Comprendió lo que tenía que decir.

—Lo siento, Profesora. Quería decir Demo. Demo es mi amigo. —Dedicó su sonrisa más entusiasta al chico que se sentaba frente a él, con su melena de pelo oscuro (pelo Jaxon), dientes como perlas e inquietos ojos risueños—. Demo Jaxon es mi mejor amigo.

Era extraño que lo recordara, tantos años después. Demo Jaxon desaparecido sin dejar rastro, y Willem, y también Raj. La mitad de los niños que se habían sentado en el círculo aquella tarde estaban muertos o habían sido secuestrados. La Noche Oscura se llevó a la mayoría. Los demás encontraron su forma de desaparecer, uno tras otro. Como si los hubieran devorado poco a poco. Eso era lo que hacía la vida.
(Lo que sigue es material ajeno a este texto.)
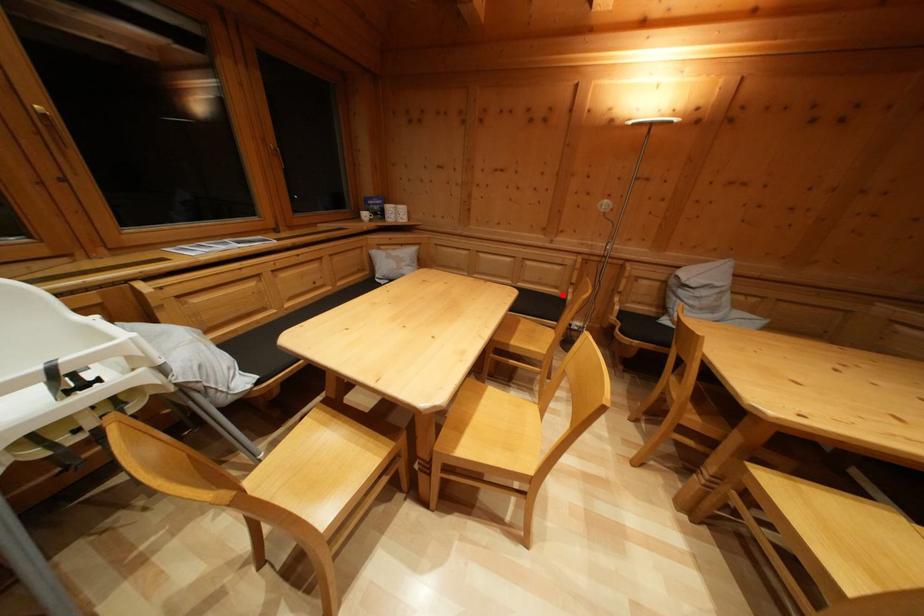
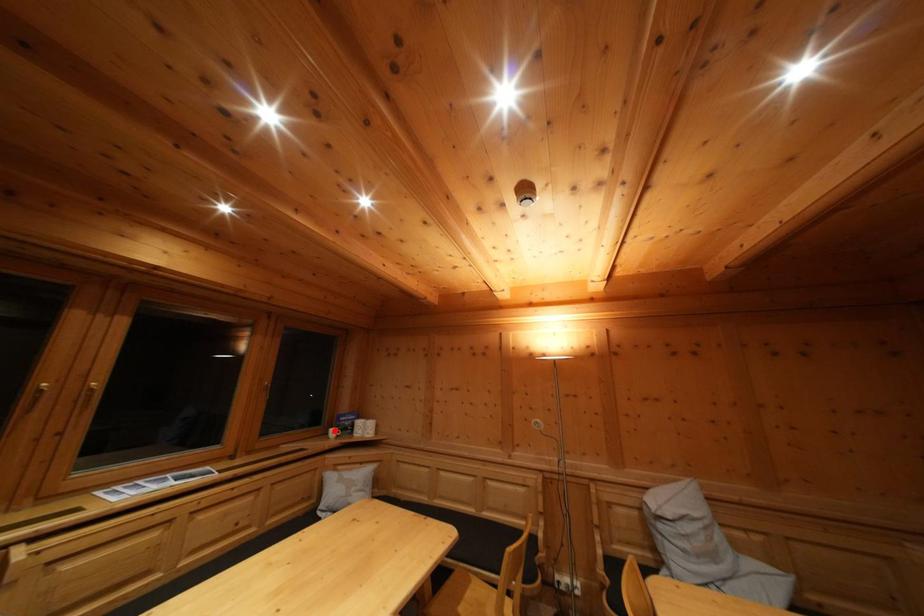
I am providing you with two images of the same scene from different viewpoints. A red point is marked on the first image and another point is marked on the second image. Is the marked point in image1 the same physical position as the marked point in image2?

→ No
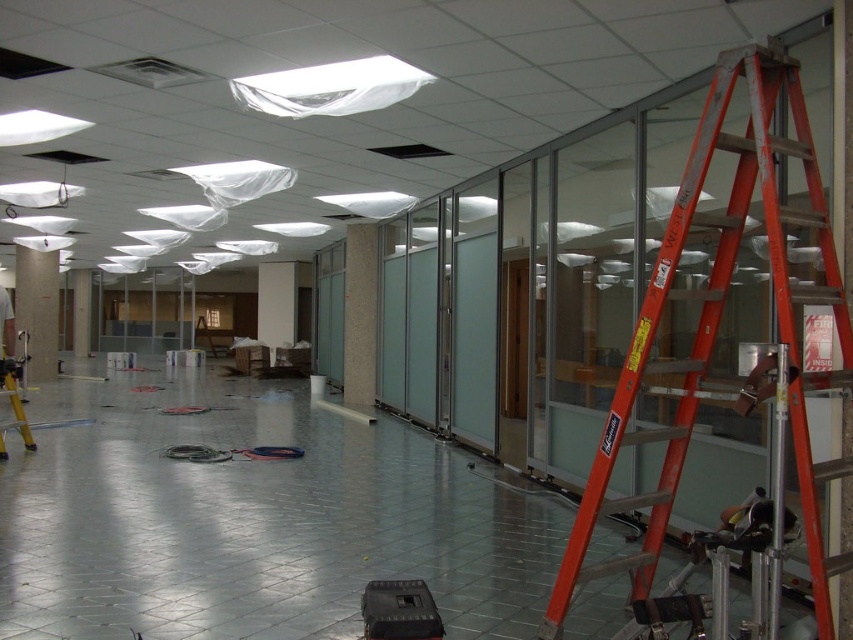
Question: Does orange metallic ladder at right appear over black plastic equipment at center?

Choices:
 (A) no
 (B) yes

Answer: (B)

Question: Estimate the real-world distances between objects in this image. Which object is closer to the black plastic equipment at center?

Choices:
 (A) matte gray pillar at left
 (B) orange metallic ladder at right

Answer: (B)

Question: Observing the image, what is the correct spatial positioning of clear glass partition at center in reference to matte gray pillar at left?

Choices:
 (A) left
 (B) right

Answer: (B)

Question: Which of these objects is positioned closest to the orange metallic ladder at right?

Choices:
 (A) black plastic equipment at center
 (B) clear glass partition at center
 (C) matte gray pillar at left

Answer: (A)

Question: Does orange metallic ladder at right appear on the left side of matte gray pillar at left?

Choices:
 (A) no
 (B) yes

Answer: (A)

Question: Which object appears farthest from the camera in this image?

Choices:
 (A) clear glass partition at center
 (B) black plastic equipment at center
 (C) matte gray pillar at left

Answer: (C)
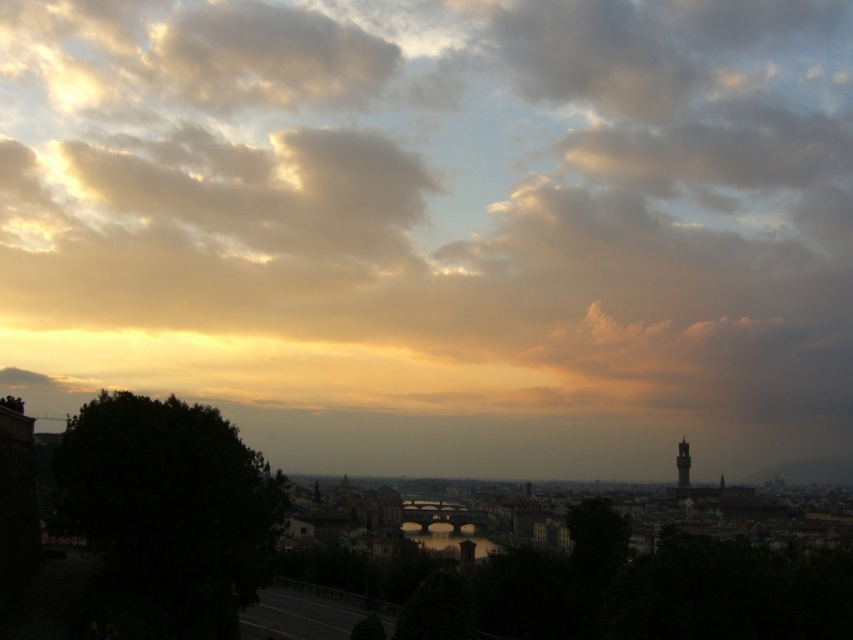
Based on the photo, what are the coordinates of the cloudy sky at upper center in the image?

The cloudy sky at upper center is located at coordinates point (433, 204).

You are a city planner analyzing this cityscape. You need to determine if the dark gray stone tower at right can be seen from the rooftop of a building located directly behind the cloudy sky at upper center. Based on their heights, is this possible?

The cloudy sky at upper center is much taller than the dark gray stone tower at right. Since the sky is higher, the tower would be obscured by the sky, making it impossible to see from the rooftop behind the cloudy sky at upper center.

What is located at the coordinates point (433,204) in the cityscape image?

The cloudy sky at upper center is located at point (433,204).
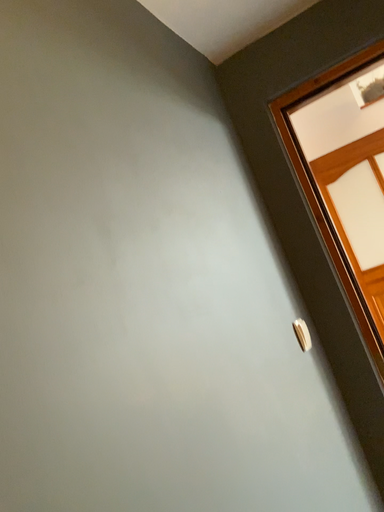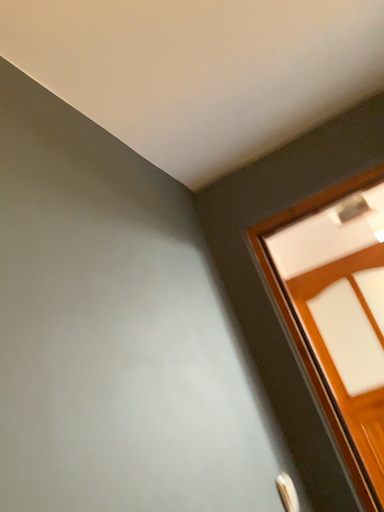
Question: Which way did the camera rotate in the video?

Choices:
 (A) rotated downward
 (B) rotated upward

Answer: (B)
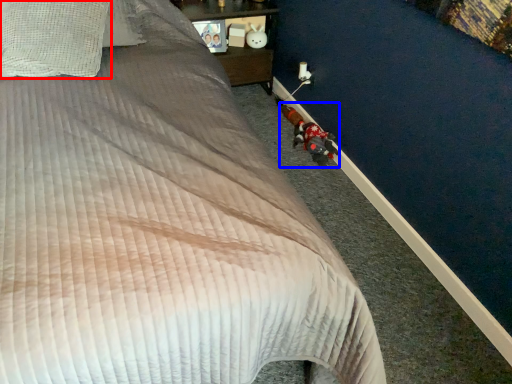
Question: Which point is closer to the camera, pillow (highlighted by a red box) or toy (highlighted by a blue box)?

Choices:
 (A) pillow
 (B) toy

Answer: (A)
Habían pasado tantos años (el paso del tiempo era una especie de prodigio), y Babcock era parte de todo ello. Como una voz en su interior, perentoria y silenciosa, que era amiga de él cuando los demás no podían, aunque no siempre se expresaba con palabras. Babcock era algo más parecido a una sensación. No había vuelto a hablar de Babcock desde aquel día en el Asilo.

Y lo cierto era que, con el tiempo, la sensación de Babcock, y los sueños, se habían transformado en otra cosa. No lo había hecho la mujer gorda del Tiempo de Antes, aunque él pensaba que aún sucedía de vez en cuando. (Aunque, pensándolo bien, ¿qué estaba haciendo Sanjay en el Faro aquella extraña noche? Ya no se acordaba.) Tampoco lo había hecho el pasado, sino el futuro, y su lugar, el lugar de Sanjay, con sus nuevas circunstancias. Estaba a punto de pasar algo realmente gordo, pero no sabía muy bien el qué. La Colonia no duraría para siempre. Demo había tenido razón en eso, y también Joe Fisher. Algún día, las luces se apagarían. Estaban viviendo de tiempo prestado. El ejército había desaparecido, y no volvería. Aún había quienes se aferraban a esa idea, pero él no, Sanjay Patal no. No. Lo que llegaría no sería el ejército.